Wonnarua Aboriginal elder Warren Taggart couldn't believe his eyes.
"I was up in the mountains the other day and I came across the biggest paw-print I've ever seen in my entire life," Warren said.
"I read in the paper that this bloke spotted a black panther, so I thought I'd let you know about this footprint."
He was referring to a report in Saturday's Newcastle Herald about a black panther sighting at Mount Sugarloaf.
Chris Trees, 35, was riding his mountain bike when he spotted "a big, black cat" drop from a red gum tree.
"It was easily the size of a rottweiler. It had a big, black, bushy tail. It scared the shit out of me," said Chris, of Macquarie Hills.
Having seen the large paw-print "up the back of Wollombi", Warren said: "I really do think that bloke is telling the truth".
Warren, of Singleton, saw the print while "in the mountains with two other gentlemen".
"They were planning a boy's camp for two days, looking at where they're going to camp and walk," he said.
"We were walking back along the roadway. I said, 'Holy hell, have a look at the size of this print'.
"There were three prints. I took a photo of the best one."

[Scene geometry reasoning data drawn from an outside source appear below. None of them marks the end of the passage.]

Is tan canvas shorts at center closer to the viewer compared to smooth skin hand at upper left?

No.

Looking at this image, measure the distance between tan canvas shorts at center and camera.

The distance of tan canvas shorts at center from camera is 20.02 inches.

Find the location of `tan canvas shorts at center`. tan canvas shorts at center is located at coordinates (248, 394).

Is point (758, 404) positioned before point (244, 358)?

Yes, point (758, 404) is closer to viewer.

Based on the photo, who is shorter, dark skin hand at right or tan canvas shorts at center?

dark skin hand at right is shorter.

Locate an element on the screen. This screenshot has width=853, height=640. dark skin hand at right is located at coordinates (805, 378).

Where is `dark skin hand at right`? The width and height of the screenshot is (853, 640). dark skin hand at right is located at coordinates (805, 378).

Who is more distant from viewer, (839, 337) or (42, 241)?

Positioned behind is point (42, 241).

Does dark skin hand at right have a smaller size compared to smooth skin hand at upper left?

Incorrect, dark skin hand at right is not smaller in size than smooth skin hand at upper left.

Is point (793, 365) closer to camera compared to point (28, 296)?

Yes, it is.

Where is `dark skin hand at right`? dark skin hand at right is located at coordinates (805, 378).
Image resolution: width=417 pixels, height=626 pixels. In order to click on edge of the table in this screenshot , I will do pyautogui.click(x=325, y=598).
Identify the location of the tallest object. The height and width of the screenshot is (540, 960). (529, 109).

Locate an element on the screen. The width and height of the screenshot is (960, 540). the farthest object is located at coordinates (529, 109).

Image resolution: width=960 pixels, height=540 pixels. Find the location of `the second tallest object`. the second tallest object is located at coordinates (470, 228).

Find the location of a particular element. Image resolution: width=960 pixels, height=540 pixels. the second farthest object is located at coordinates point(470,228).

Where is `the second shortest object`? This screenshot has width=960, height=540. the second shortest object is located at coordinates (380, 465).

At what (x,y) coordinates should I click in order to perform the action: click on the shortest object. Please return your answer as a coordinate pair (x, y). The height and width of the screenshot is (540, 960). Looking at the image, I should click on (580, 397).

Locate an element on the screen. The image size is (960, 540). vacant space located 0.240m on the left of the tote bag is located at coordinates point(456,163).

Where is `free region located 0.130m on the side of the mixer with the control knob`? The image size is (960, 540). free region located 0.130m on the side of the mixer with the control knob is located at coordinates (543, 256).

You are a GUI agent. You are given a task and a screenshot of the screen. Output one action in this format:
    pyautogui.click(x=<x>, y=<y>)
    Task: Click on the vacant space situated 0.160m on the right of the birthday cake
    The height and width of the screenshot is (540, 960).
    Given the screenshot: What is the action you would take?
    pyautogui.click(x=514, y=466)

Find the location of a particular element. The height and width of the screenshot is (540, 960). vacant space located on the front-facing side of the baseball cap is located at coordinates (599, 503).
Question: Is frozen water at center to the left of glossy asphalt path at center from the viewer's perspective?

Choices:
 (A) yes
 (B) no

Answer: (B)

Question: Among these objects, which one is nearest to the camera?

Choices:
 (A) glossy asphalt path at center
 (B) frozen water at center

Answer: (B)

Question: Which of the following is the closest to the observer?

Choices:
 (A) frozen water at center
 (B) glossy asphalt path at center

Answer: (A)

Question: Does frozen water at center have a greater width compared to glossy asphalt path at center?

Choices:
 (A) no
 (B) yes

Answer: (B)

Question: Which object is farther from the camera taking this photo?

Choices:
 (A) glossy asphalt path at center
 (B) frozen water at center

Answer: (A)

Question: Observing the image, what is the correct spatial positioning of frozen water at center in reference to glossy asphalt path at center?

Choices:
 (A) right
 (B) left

The story about the Mount Sugarloaf panther produced a big response on the Herald's Facebook page, including these comments:
Amber Dick: "It's probably the same one that I saw cross Rhonda Road near Wakefield Road out the back of Teralba. It was huge."
Jenny Ottaway: "My husband and I saw a large black cat the same size as a large German shepherd, only longer, at Barrington Tops years ago. That's what we saw and I can't explain it other than it's the largest feral cat ever."

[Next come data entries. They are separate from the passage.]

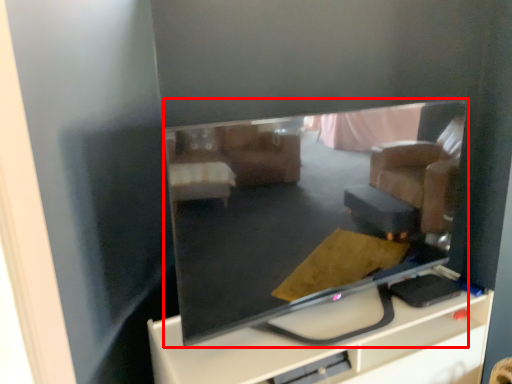
Question: From the image's perspective, considering the relative positions of television (annotated by the red box) and furniture in the image provided, where is television (annotated by the red box) located with respect to the staircase?

Choices:
 (A) above
 (B) below

Answer: (A)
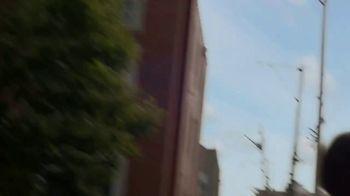
The image size is (350, 196). In order to click on window in this screenshot , I will do `click(190, 83)`, `click(199, 84)`, `click(189, 124)`, `click(196, 128)`, `click(203, 179)`, `click(201, 191)`.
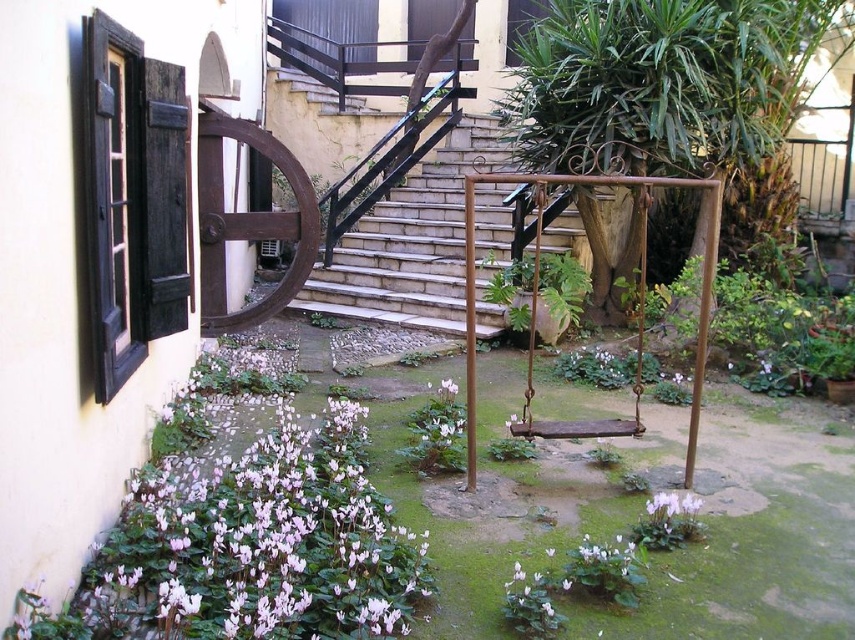
Question: Can you confirm if rustic metal stairs at center is bigger than green leafy plant at center?

Choices:
 (A) yes
 (B) no

Answer: (A)

Question: Which object is closer to the camera taking this photo?

Choices:
 (A) rustic metal stairs at center
 (B) pink matte cyclamen at lower center
 (C) green leafy plant at center

Answer: (B)

Question: Does rustic metal stairs at center come in front of pink matte cyclamen at lower center?

Choices:
 (A) yes
 (B) no

Answer: (B)

Question: Estimate the real-world distances between objects in this image. Which object is closer to the pink matte cyclamen at lower center?

Choices:
 (A) rustic metal stairs at center
 (B) green leafy plant at center
 (C) rusty wood swing at center

Answer: (C)

Question: Considering the relative positions of rustic metal stairs at center and pink matte cyclamen at lower center in the image provided, where is rustic metal stairs at center located with respect to pink matte cyclamen at lower center?

Choices:
 (A) below
 (B) above

Answer: (B)

Question: Which object appears farthest from the camera in this image?

Choices:
 (A) green leafy plant at center
 (B) rustic metal stairs at center
 (C) pink matte cyclamen at lower center
 (D) rusty wood swing at center

Answer: (B)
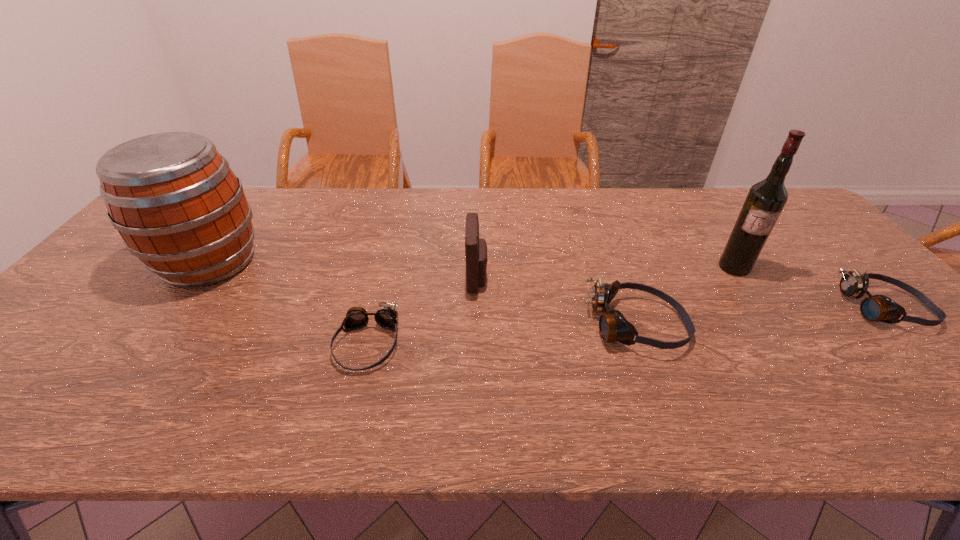
Locate an element on the screen. This screenshot has height=540, width=960. blank region between the second goggles from right to left and the fourth object from right to left is located at coordinates (557, 302).

Find the location of a particular element. This screenshot has width=960, height=540. unoccupied position between the shortest object and the fourth object from right to left is located at coordinates (422, 311).

This screenshot has height=540, width=960. Find the location of `free space between the fifth shortest object and the second tallest goggles`. free space between the fifth shortest object and the second tallest goggles is located at coordinates (548, 285).

Image resolution: width=960 pixels, height=540 pixels. Find the location of `vacant area that lies between the third tallest object and the leftmost goggles`. vacant area that lies between the third tallest object and the leftmost goggles is located at coordinates (422, 311).

Identify the location of free space between the third object from right to left and the third tallest object. [557, 302].

At what (x,y) coordinates should I click in order to perform the action: click on empty space between the fifth tallest object and the fourth shortest object. Please return your answer as a coordinate pair (x, y). Image resolution: width=960 pixels, height=540 pixels. Looking at the image, I should click on (682, 293).

Locate an element on the screen. This screenshot has height=540, width=960. free area in between the fourth object from left to right and the cider is located at coordinates (423, 294).

At what (x,y) coordinates should I click in order to perform the action: click on free point between the leftmost goggles and the fifth object from left to right. Please return your answer as a coordinate pair (x, y). The width and height of the screenshot is (960, 540). Looking at the image, I should click on (550, 306).

The width and height of the screenshot is (960, 540). What are the coordinates of `blank region between the second tallest object and the leftmost goggles` in the screenshot? It's located at (288, 303).

Identify which object is the fifth closest to the rightmost goggles. Please provide its 2D coordinates. Your answer should be formatted as a tuple, i.e. [(x, y)], where the tuple contains the x and y coordinates of a point satisfying the conditions above.

[(178, 206)]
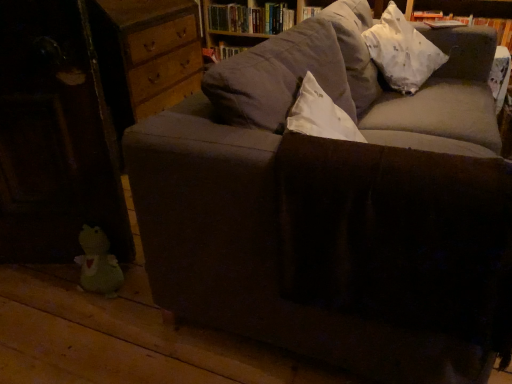
Identify the location of hardcover books at upper center, the 1th book in the back-to-front sequence. (250, 18).

In order to face green plush toy at lower left, should I rotate leftwards or rightwards?

A 21.958 degree turn to the left will do.

Describe the element at coordinates (98, 263) in the screenshot. I see `green plush toy at lower left` at that location.

Identify the location of white fabric pillow at upper right. Image resolution: width=512 pixels, height=384 pixels. 402,51.

Is hardcover books at upper center, placed as the first book when sorted from left to right, wider than green plush toy at lower left?

Correct, the width of hardcover books at upper center, placed as the first book when sorted from left to right, exceeds that of green plush toy at lower left.

Which object is more forward, hardcover books at upper center, placed as the first book when sorted from left to right, or green plush toy at lower left?

green plush toy at lower left is in front.

Is hardcover books at upper center, which is the 2th book from front to back, turned away from green plush toy at lower left?

No, hardcover books at upper center, which is the 2th book from front to back, is not facing the opposite direction of green plush toy at lower left.

From the green plush toy at lower left, count 1st book to the right and point to it. Please provide its 2D coordinates.

[(250, 18)]

Identify the location of the 2nd book counting from the right side of the green plush toy at lower left. The height and width of the screenshot is (384, 512). (471, 23).

From the picture: From a real-world perspective, which is physically above, green plush toy at lower left or white paper book at upper right, which is the first book from right to left?

white paper book at upper right, which is the first book from right to left, from a real-world perspective.

From the image's perspective, is green plush toy at lower left over white paper book at upper right, which is counted as the first book, starting from the front?

No.

Measure the distance from green plush toy at lower left to white paper book at upper right, marked as the 2th book in a back-to-front arrangement.

A distance of 2.05 meters exists between green plush toy at lower left and white paper book at upper right, marked as the 2th book in a back-to-front arrangement.

Does point (286, 8) come behind point (423, 38)?

Yes, point (286, 8) is farther from viewer.

Visually, is hardcover books at upper center, arranged as the second book when viewed from the right, positioned to the left or to the right of white fabric pillow at upper right?

hardcover books at upper center, arranged as the second book when viewed from the right, is to the left of white fabric pillow at upper right.

Are hardcover books at upper center, the 1th book in the back-to-front sequence, and white fabric pillow at upper right beside each other?

hardcover books at upper center, the 1th book in the back-to-front sequence, and white fabric pillow at upper right are not in contact.

From a real-world perspective, is hardcover books at upper center, arranged as the second book when viewed from the right, above or below white fabric pillow at upper right?

hardcover books at upper center, arranged as the second book when viewed from the right, is situated lower than white fabric pillow at upper right in the real world.

Looking at this image, is white fabric pillow at upper right at the back of green plush toy at lower left?

No, green plush toy at lower left is not facing away from white fabric pillow at upper right.

Between green plush toy at lower left and white fabric pillow at upper right, which one is positioned behind?

white fabric pillow at upper right is further away from the camera.

Considering the positions of objects green plush toy at lower left and white fabric pillow at upper right in the image provided, who is more to the right, green plush toy at lower left or white fabric pillow at upper right?

From the viewer's perspective, white fabric pillow at upper right appears more on the right side.

Can you see green plush toy at lower left touching white fabric pillow at upper right?

green plush toy at lower left is not next to white fabric pillow at upper right, and they're not touching.

Can hardcover books at upper center, the 1th book in the back-to-front sequence, be found inside green plush toy at lower left?

No, hardcover books at upper center, the 1th book in the back-to-front sequence, is not surrounded by green plush toy at lower left.

Considering the points (81, 258) and (250, 12), which point is behind, point (81, 258) or point (250, 12)?

The point (250, 12) is more distant.

Consider the image. From a real-world perspective, which is physically below, green plush toy at lower left or hardcover books at upper center, which is the 2th book from front to back?

green plush toy at lower left.

In the scene shown: How many degrees apart are the facing directions of green plush toy at lower left and hardcover books at upper center, the 1th book in the back-to-front sequence?

22.9 degrees.

Is hardcover books at upper center, placed as the first book when sorted from left to right, next to white paper book at upper right, marked as the 2th book in a back-to-front arrangement?

No, hardcover books at upper center, placed as the first book when sorted from left to right, is not touching white paper book at upper right, marked as the 2th book in a back-to-front arrangement.

Is point (258, 14) less distant than point (457, 16)?

No, it is not.

Looking at this image, from a real-world perspective, is hardcover books at upper center, placed as the first book when sorted from left to right, under white paper book at upper right, which is the first book from right to left?

No.

Which object is more forward, hardcover books at upper center, arranged as the second book when viewed from the right, or white paper book at upper right, the 2th book positioned from the left?

white paper book at upper right, the 2th book positioned from the left.

This screenshot has height=384, width=512. In order to click on throw pillow above the green plush toy at lower left (from the image's perspective) in this screenshot , I will do `click(402, 51)`.

From a real-world perspective, which is physically below, white fabric pillow at upper right or green plush toy at lower left?

green plush toy at lower left.

From the image's perspective, which is above, white fabric pillow at upper right or green plush toy at lower left?

From the image's view, white fabric pillow at upper right is above.

Where is `toy in front of the hardcover books at upper center, placed as the first book when sorted from left to right`? toy in front of the hardcover books at upper center, placed as the first book when sorted from left to right is located at coordinates (98, 263).

Identify the location of book that is the 2nd one when counting rightward from the green plush toy at lower left. This screenshot has height=384, width=512. (471, 23).

When comparing their distances from white fabric pillow at upper right, does green plush toy at lower left or hardcover books at upper center, which is the 2th book from front to back, seem further?

Among the two, green plush toy at lower left is located further to white fabric pillow at upper right.

Looking at this image, estimate the real-world distances between objects in this image. Which object is closer to hardcover books at upper center, placed as the first book when sorted from left to right, white fabric pillow at upper right or white paper book at upper right, marked as the 2th book in a back-to-front arrangement?

Based on the image, white paper book at upper right, marked as the 2th book in a back-to-front arrangement, appears to be nearer to hardcover books at upper center, placed as the first book when sorted from left to right.

Based on their spatial positions, is white paper book at upper right, marked as the 2th book in a back-to-front arrangement, or green plush toy at lower left further from hardcover books at upper center, placed as the first book when sorted from left to right?

The object further to hardcover books at upper center, placed as the first book when sorted from left to right, is green plush toy at lower left.

Considering their positions, is hardcover books at upper center, placed as the first book when sorted from left to right, positioned closer to green plush toy at lower left than white fabric pillow at upper right?

white fabric pillow at upper right.

Based on their spatial positions, is white fabric pillow at upper right or hardcover books at upper center, arranged as the second book when viewed from the right, further from green plush toy at lower left?

hardcover books at upper center, arranged as the second book when viewed from the right.

Which object lies nearer to the anchor point white fabric pillow at upper right, hardcover books at upper center, arranged as the second book when viewed from the right, or green plush toy at lower left?

Based on the image, hardcover books at upper center, arranged as the second book when viewed from the right, appears to be nearer to white fabric pillow at upper right.

Based on their spatial positions, is white paper book at upper right, the 2th book positioned from the left, or white fabric pillow at upper right further from green plush toy at lower left?

white paper book at upper right, the 2th book positioned from the left, is further to green plush toy at lower left.

Based on the photo, considering their positions, is white paper book at upper right, which is the first book from right to left, positioned further to white fabric pillow at upper right than hardcover books at upper center, arranged as the second book when viewed from the right?

hardcover books at upper center, arranged as the second book when viewed from the right, lies further to white fabric pillow at upper right than the other object.

Locate an element on the screen. The height and width of the screenshot is (384, 512). throw pillow located between hardcover books at upper center, placed as the first book when sorted from left to right, and white paper book at upper right, the 2th book positioned from the left, in the left-right direction is located at coordinates (402, 51).

I want to click on book between green plush toy at lower left and white paper book at upper right, the 2th book positioned from the left, so click(250, 18).

I want to click on throw pillow between green plush toy at lower left and white paper book at upper right, which is the first book from right to left, from left to right, so click(402, 51).

Identify the location of throw pillow positioned between green plush toy at lower left and hardcover books at upper center, arranged as the second book when viewed from the right, from near to far. (402, 51).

Gary Stuart: "My wife and I also saw one on Barrington Tops. It jumped in front of the car and we had to pull up. I have shot feral cats and this was no feral cat."
Hijinks at Hanging Rock
Speaking of spooky things in the bush, Tony Davis tells us he once visited Hanging Rock in Victoria with his wife Elaine.
The area was, of course, made famous in the Peter Weir film, Picnic at Hanging Rock.
"I suggested to her that this area may have a certain 'feel' about it. Being a practical person, she dismissed the idea," said Tony, of Elermore Vale.
"When we arrived, it was a very dull afternoon and very cloudy. There were few people around.
"There certainly was an atmosphere here. We began to climb the path near the rock. I found an alcove just off the main track and, for fun, hid there."
When Elaine realised he had disappeared, she became "quite distressed".
"I showed myself immediately but she was not amused."